No mesmo caso estão os metais pesados – para aditivos o JECFA e/ou o FCC são boas fontes de consulta, porém para ingredientes há a Portaria nº 685 (Anvisa, ago/1998), que ainda está em vigor, e a sua tentativa de upgrade, ainda não oficializada, Consulta Pública nº 101 (Anvisa, out/2010, fechada). Para micotoxinas, especialmente em especiarias e outros alimentos de origem vegetal e animal de baixa umidade, foi recentemente publicada a Portaria nº 7 (Anvisa, fev/2011). Ainda temos a Resolução RDC nº 12 (Anvisa, jan/2001) para os quesitos microbiológicos (que pede ausência de Salmonella spp. até para fosfatos…).

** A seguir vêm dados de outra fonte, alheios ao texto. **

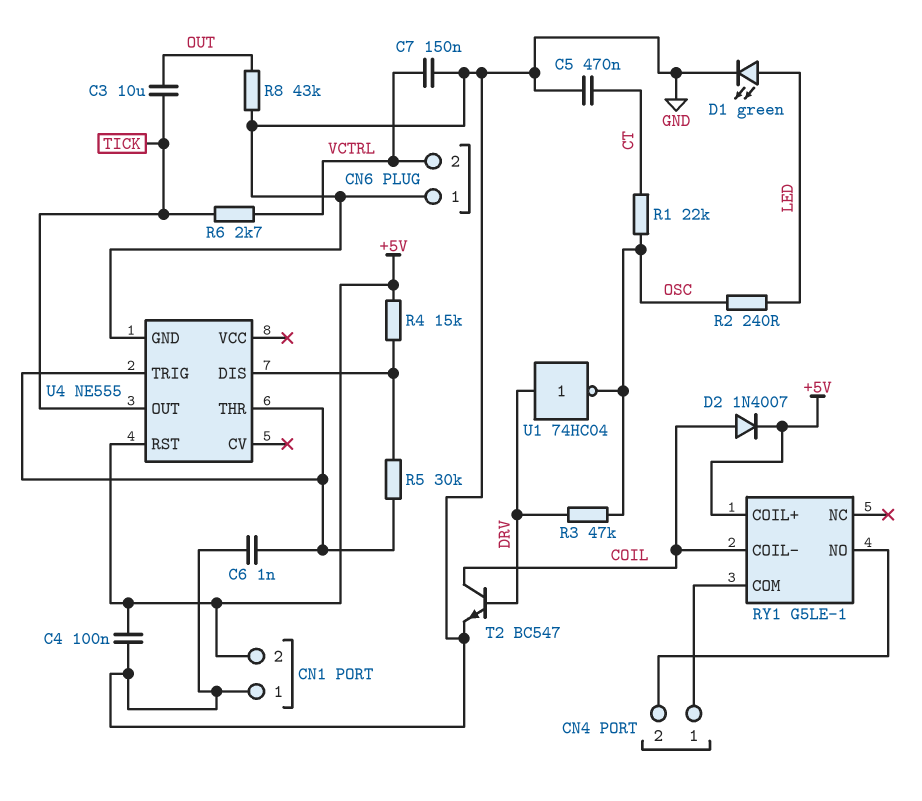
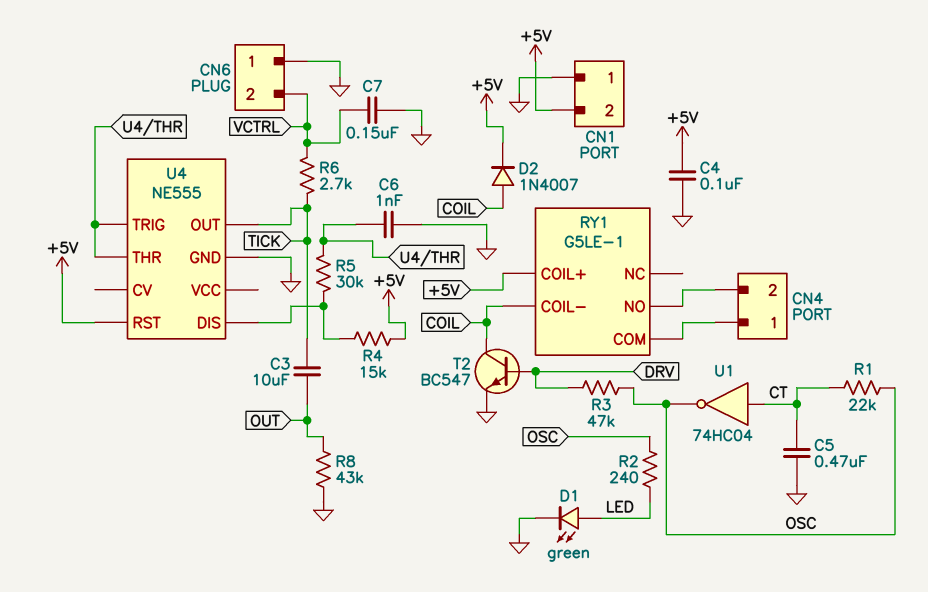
U1: NOT 74HC04 (in DRV, out OSC) -> NOT 74HC04 (in CT, out OSC)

Para aromatizantes obtidos por extração, a Resolução RDC nº 2 (Anvisa, jan/2007) estabelece limites máximos residuais dos solventes. Ainda nesta categoria, para aromas de fumaça a União Européia traz limites para hidrocarbonetos aromáticos policíclicos através da Regulação EC 2065/2003.
Enzimas possuem alguns parâmetros de segurança listados nas Especificações Gerais e Considerações para Preparações Enzimáticas pelo JECFA.

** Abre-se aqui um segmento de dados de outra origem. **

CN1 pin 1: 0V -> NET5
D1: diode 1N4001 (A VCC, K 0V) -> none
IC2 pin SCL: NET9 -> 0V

Especiarias, vegetais desidratados, proteínas vegetais e tudo o mais que seja fruto do maravilhoso mundo da agricultura deve atender aos limites de agrotóxicos permitidos para cada cultura. E não conter nada do que não é permitido. E como saber o que é permitido no Brasil? Entre em monografia por monografia de agrotóxico (atualmente são 491, thank you very much) e bom proveito! O Codex Alimentarius fez um favorzinho ao listar em 2011 os LMRs para especiarias, que normalmente não estão previstas na legislação nacional.

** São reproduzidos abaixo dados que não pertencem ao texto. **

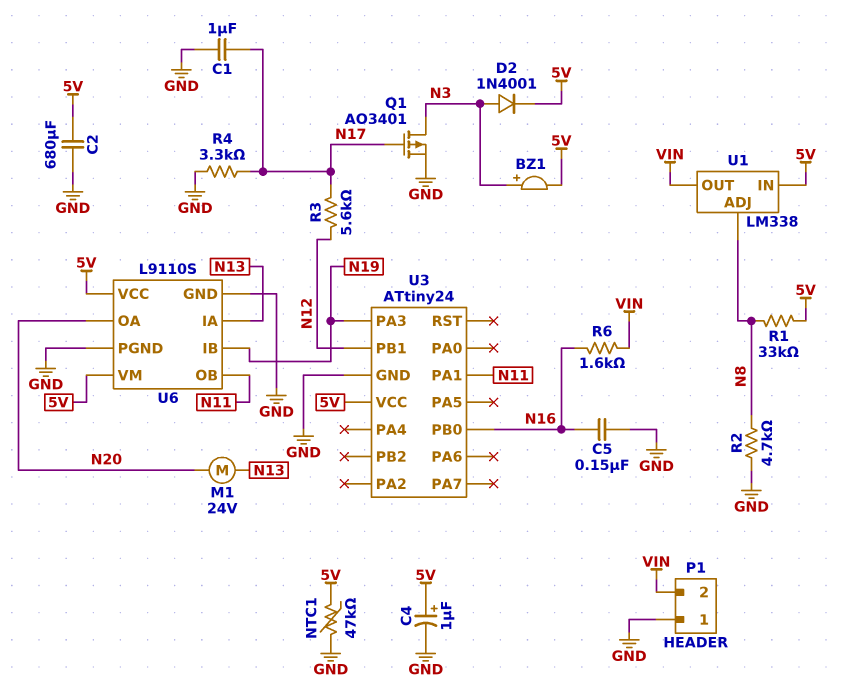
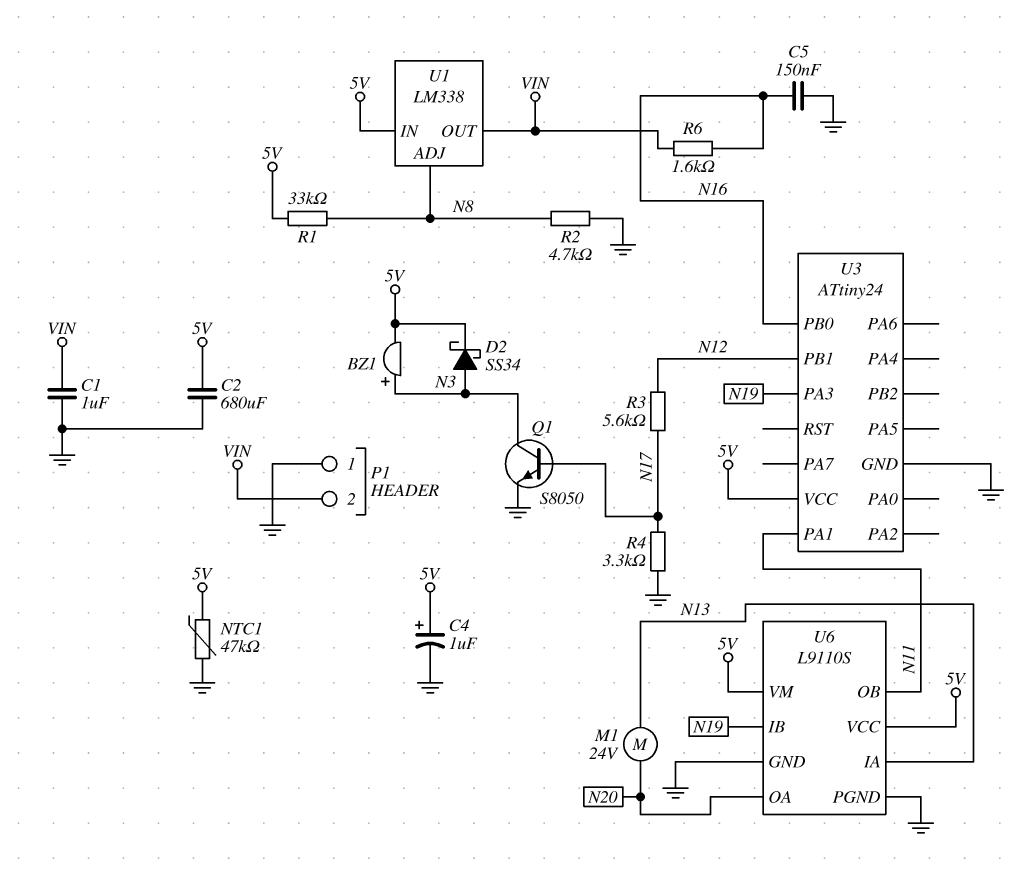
C1: 1uF (GND, N17) -> 1uF (GND, VIN)
D2: diode 1N4001 (A N3, K 5V) -> schottky SS34 (A N3, K 5V)
Q1: PMOS AO3401 (G N17, D N3, S GND) -> NPN S8050 (B N17, C N3, E GND)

E não nos esqueçamos dos contaminantes que vão pintando no mundo dos ingredientes conforme a criatividade humana cresce: melamina em proteínas lácteas, Sudan Red em páprica, dioxina em ingredientes processados… Uma forma de encontrar esses perigos associados aos ingredientes (e não listados acima) é fazer uma busca num banco de dados científicos, como o Science Direct, Wiley, Pub Med ou Scielo, pelo nome do ingrediente e perigo (ou hazard).
Fácil, não?
Ah, e quando o aditivo é um conservante – e portanto tem ação direta sobre a segurança alimentar do produto a ser consumido? Isso é assunto para uma outra conversa!
Nathalia Gouveia Federico
Excelente post! Realmente só quem trabalha na área para entender a colcha de retalhos que é fazer a análise de perigos para aditivos… e perceber o quanto a legislação brasileira é deficiente nesse quesito.
Cristina Leonhardt
Oi, Nathalia! A legislação brasileira deixa meio implícito (não tão claramente) que se pode usar o JECFA ou o FCC. Esta semana mesmo, discutindo com a Anvisa sobre a consulta pública sobre metais pesados (que nem sequer menciona aditivos), me foi informado que podemos usar os limites de um desses dois compêndios (apesar de isso não estar descrito em lugar nenhum). A legislação brasileira é engraçada: quer ser positiva e prever cada caso, porém, na absoluta impossibilidade disso, deixa muito para a interpretação do vivente…
Arlete Santos
Muito boa sua apresentação! A nossa realidade é essa mesmo: um país que pretende ser regulador de tudo, só pode confundir mais do que ajudar. Precisamos aprender com os países que desenvolveram uma cultura da orientação e da responsabilidade para termos melhores empresas e melhores consumidores sem a intensa interferência do governo.
Gostei muito da sua colocação “…separar nestas especificações o que são parâmetros de qualidade do que são parâmetros de segurança alimentar.” Muitos técnicos não lembram disso e justificam a tecnologia química somente pela ótica do resultado obtido no produto.
Marcela Duarte
Cris!!! Amei teu artigo, espero que me ajude, abraço!